This is the repository accompanying the publication of the Genomator paper, in this repository there is the experimental procedures that should reproduce the results featured in that paper. To execute these procedures, the python package in directory "experiment_tools" should be installed in a python environment. this package installation should install a range of requisite python libraries, and these libraries should work particularly on a system which has a GPU (or otherwise GPU functionality can be disabled, as detailed in following sections) and a system capable of supporting pytorch and tensorflow system libraries.
In addition to python libraries a particular set of system utilities should be accessible via the script files. particularly:
- bcftools (including utility 'bcftools' and 'bgzip' command utilities)
- plink2
- wget
Once these system utilities and tools are installed (the python package 'experiment_tools' with pytorch and tensorflow system, and utilities bcftools&plink&wget) then a single script should be run:
/experiment/run_me.sh
This script runs the /experiment/sources/script.py file, which downloads and processes all source data, and then scans all subdirectories of /experiment/* for any and all files /script.sh and runs them.
Each of these /script.sh files contains the code to execute a respective experiment.
And the results for each experiment should be contained in those corresponding subdirectories.
we note that the run_me.sh
script file will take a LONG time to compute, and alternatively to running that script any specific experiment can be run by executing the script.sh
file in the desired experiment folder (assuming the /experiment/sources/script.py
has successfully downloaded and formatted the input datasets to these experiments first)
In various scripts and python files in /experiment/ the flag --gpu=True this should be changed to --gpu=False which should facilitate running on systems without GPU.
There are currently two ways to run these scripts with the genomator binary: using Code Ocean and using Docker. More information is available in the binary branch README.
Navigate to https://codeocean.com/capsule/1806639 and select "Reproducible Run". This may require making an account for Code Ocean. Please also note that the runtime for all the tests can be in excess of 4 hours.
When the run is complete the resulting files will be in results/
organised by test name.
From the Code Ocean capsule (accessible at https://codeocean.com/capsule/1806639), click on Capsule
and then Export...
. Opt to include the data. Extract the zip file and inspect REPRODUCING.md
for detailed instructions on how to run the capsule in Docker.
The simple instructions are below.
To build the docker image:
cd environment && docker build . --tag genomator-tests; cd ..
To run the capsule:
docker run --platform linux/amd64 --rm --gpus all \
--workdir /code \
--volume "$PWD/data":/data \
--volume "$PWD/code":/code \
--volume "$PWD/results":/results \
genomator-tests bash run
The completed test files will be stored in the results/
directory, organised by test name.
The 805 experiment contains experimental code to reproduce V-shaped PCAs associated with 805 SNP data, including calculating wasserstein distance on the PCA for each of the methods. in each of the subfolders 1-10 should be PNG images visualsing these PCA images, as well as various .txt files containing the wasserstein distances.

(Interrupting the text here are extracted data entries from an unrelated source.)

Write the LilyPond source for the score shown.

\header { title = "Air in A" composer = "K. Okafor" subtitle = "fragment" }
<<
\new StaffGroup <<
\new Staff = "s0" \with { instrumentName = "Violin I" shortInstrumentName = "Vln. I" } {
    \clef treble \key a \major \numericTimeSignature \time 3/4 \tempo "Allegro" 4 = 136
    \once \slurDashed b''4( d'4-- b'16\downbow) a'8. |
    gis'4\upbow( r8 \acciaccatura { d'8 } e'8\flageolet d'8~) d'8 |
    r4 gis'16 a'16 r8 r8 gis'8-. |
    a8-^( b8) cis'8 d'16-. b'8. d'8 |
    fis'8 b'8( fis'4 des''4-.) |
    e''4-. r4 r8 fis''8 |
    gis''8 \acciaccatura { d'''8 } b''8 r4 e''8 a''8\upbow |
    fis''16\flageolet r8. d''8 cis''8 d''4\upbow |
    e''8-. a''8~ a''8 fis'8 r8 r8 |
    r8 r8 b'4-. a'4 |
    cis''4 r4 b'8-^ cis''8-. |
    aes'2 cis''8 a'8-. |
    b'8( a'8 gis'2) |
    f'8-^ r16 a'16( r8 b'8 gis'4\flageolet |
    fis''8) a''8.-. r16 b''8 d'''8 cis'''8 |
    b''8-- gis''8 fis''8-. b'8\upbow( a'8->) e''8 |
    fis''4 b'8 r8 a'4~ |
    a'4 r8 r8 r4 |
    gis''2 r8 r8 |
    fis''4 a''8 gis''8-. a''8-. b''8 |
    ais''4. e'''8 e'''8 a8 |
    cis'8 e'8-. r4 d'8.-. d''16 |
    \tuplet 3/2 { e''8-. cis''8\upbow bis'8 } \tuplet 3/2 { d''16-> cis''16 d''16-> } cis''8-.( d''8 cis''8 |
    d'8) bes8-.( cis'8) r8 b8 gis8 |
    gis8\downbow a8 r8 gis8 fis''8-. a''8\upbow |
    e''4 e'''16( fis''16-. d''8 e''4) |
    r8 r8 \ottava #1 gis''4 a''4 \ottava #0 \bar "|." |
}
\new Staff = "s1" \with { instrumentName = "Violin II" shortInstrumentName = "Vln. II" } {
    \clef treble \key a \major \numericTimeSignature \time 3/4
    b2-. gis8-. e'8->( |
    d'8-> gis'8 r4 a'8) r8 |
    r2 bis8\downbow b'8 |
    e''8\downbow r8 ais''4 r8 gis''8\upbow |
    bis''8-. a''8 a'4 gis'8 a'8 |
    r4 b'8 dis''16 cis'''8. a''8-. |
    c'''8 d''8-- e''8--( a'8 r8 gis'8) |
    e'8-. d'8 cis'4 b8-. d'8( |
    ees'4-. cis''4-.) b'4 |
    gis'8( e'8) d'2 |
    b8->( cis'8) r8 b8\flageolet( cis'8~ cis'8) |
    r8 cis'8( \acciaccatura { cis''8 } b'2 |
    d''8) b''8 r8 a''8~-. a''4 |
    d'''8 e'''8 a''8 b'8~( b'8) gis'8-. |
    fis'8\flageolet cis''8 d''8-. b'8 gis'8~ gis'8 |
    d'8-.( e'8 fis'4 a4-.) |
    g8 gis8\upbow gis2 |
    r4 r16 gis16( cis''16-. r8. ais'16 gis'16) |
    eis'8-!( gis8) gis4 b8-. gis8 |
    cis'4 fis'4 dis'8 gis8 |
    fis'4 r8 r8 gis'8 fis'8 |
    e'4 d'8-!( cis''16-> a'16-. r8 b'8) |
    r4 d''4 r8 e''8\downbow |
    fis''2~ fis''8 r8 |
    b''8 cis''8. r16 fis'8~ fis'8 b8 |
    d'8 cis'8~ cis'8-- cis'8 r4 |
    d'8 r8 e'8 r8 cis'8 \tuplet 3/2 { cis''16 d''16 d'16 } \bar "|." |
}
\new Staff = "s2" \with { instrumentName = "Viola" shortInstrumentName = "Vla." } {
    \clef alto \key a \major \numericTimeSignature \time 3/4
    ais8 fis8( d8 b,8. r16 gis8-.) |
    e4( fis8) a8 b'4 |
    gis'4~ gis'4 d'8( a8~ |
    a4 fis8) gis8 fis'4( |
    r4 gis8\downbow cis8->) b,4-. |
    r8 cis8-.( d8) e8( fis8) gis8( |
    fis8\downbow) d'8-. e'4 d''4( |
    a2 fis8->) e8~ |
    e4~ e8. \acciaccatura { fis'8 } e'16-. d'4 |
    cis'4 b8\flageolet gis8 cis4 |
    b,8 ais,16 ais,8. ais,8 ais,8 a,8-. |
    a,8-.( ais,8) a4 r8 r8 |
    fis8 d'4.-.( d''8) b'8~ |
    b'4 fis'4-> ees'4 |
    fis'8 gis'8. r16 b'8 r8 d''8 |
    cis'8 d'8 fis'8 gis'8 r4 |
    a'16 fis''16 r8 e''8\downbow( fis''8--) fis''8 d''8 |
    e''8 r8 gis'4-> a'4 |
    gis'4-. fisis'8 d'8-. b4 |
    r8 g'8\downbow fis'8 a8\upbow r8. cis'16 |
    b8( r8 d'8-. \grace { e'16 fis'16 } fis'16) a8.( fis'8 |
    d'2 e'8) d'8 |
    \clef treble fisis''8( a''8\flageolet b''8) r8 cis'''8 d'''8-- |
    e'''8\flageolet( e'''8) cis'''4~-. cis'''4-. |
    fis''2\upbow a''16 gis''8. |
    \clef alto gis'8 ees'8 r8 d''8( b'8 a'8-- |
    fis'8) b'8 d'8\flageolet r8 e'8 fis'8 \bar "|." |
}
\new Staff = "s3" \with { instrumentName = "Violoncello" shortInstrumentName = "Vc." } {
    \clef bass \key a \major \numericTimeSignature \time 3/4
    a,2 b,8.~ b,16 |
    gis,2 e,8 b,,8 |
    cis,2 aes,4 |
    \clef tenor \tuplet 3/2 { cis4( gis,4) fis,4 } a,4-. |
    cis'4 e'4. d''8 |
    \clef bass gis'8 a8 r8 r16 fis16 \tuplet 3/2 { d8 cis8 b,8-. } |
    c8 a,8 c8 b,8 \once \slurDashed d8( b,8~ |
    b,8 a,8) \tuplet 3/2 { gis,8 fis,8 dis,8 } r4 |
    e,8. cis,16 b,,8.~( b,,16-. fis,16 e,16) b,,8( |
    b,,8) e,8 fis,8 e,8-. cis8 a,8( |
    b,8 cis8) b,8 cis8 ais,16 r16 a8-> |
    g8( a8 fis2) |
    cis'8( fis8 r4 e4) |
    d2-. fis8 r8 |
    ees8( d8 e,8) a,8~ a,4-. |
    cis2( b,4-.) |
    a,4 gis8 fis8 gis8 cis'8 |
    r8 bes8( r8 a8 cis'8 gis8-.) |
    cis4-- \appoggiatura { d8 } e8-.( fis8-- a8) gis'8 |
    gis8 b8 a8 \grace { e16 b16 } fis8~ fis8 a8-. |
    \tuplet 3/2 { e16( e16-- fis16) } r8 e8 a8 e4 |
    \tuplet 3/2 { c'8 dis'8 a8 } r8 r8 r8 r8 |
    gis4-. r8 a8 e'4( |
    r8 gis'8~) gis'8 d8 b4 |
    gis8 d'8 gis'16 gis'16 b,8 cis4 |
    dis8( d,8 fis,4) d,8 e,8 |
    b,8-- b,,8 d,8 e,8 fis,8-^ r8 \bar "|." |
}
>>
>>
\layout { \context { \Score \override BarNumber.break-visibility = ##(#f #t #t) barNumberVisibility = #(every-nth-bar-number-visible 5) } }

The information collating the wasserstein distances is collated by running the /experiment/805/analyse_pca.sh
script
the 'attribute' experiment contains the execution code to produce data associated with how accurate the synthetic data produced by each method matches against its source vs a similar dataset - to produce a measure of privacy. The results of this experiment are stored in the /results.txt file
the 'ld' experiment produces pictures showing how well each method reproduces the LD structure on the AGBL4 gene, the LD scores between the first 2000 SNPs in the source AGBL4 dataset, and that reproduced in the output from each of the methods are produced as .png files in this directory.
the 'ld_error' experiment contains 4 subfolders for each of the genes considered in the paper, each sub-experiment computes 1000 synthetic genomes from each method and gene, and computes the square error in LD reproduction across a range of genome window sizes, output from these experiments is graphs in .png files.
the 'pharmacogenetic' experiment computes 1000 synthetic sets of chromosomes 10&16 with genomator. in this directory there is information about how to perform analysis with these data to extract relevent pharamacogenetic SNP analysis across ethnicities via PCA analysis.
the 'quadruplets' experiment contains code to interrogate how many private vs fictitious SNP quadruplets are generated from each of the methods on the AGBL4 gene dataset. Output from this experiment is contained in a .png graph and in results.txt file.
the 'reverse' experiment contains script to run genomator and use reverse genomator to detect the number of privacy-exposed instances. the results are generated and stored in the /results subdirectory and therein a .png file shoud contain the experiment results graph.
the 'runtimes' experiment contains the experiment process of callilng each of the methods on iteratively larger portions of the dataset of the human genome, up till the full 22 chromosomes. output is a 'runtime_results.txt' file that should show how long each call took to succeed (or fail).